25 years ago: Jan. 16, 1981
The hammers are pounding at the new Family Learning Center as staff members prepare for a late March opening; a major community fund drive will precede the opening of the center, a family counseling facility aimed at parental education and prevention of child abuse and neglect.
Southeast Missouri State University is a victim of circumstances, says its president, Dr. Bill W. Stacy, in commenting on a report issued by the U.S. Department of Education which says the local school has failed to adequately integrate the campus with black students and faculty.
Speaking before the Rotary Club, L.C. Carpenter, one of two candidates for the Democratic nomination for governor, says he plans to open his statewide campaign within the next four to six weeks; Carpenter is a native of Grundy County and now resides in Columbia, Mo.
An additional $1,500,000 to continue the flood-control program in the Main Street area is included in President Dwight Eisenhower's budget submitted to Congress today; heretofore, $750,000 has been appropriated to get the work started.
A total of 180 people, mostly men, have applied at unemployment registration headquarters for jobs; work for several men is available from J.F. Fuerth, a farmer residing on the Bend Road north of the city, who plans to clear a portion of a wooded tract on his farm.
Two men arouse the suspicion of Claude Allen, janitor for the Sturdivant Bank in the H-H Building early in the morning, when they ask admittance to the bank; they leave quickly when he refuses, and he sees them drive off in a Chevrolet, a sawed-off shotgun placed on the floor of the car between them.

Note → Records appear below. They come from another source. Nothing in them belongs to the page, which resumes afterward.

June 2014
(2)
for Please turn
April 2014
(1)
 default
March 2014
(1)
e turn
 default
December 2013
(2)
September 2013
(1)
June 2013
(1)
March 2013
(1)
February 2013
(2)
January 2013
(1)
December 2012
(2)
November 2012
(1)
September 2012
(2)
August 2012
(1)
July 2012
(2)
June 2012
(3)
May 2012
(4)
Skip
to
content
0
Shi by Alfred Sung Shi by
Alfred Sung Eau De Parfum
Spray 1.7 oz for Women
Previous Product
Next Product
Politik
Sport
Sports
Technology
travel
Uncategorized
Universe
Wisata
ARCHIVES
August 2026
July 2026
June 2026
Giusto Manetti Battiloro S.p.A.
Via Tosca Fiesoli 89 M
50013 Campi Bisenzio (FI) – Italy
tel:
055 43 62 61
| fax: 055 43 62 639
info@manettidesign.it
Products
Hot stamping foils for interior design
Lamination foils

At last week's meeting of the board of regents of the Normal School, contractor E.F. Regenhardt turned the Academic Hall over to the school; the great building is finished, so far as Regenhardt is concerned, and all that remains to be done is completing of the heating and lighting apparatus, which will be done this week.
The destruction of a professional hobo camp south of the city occupies the attention of the police and John Parham, detective of the Frisco Railroad; attention had been centered upon the removal of the inhabitants of Tent Town, and in the meantime 10 hobos had taken up an abode south of Tent Town.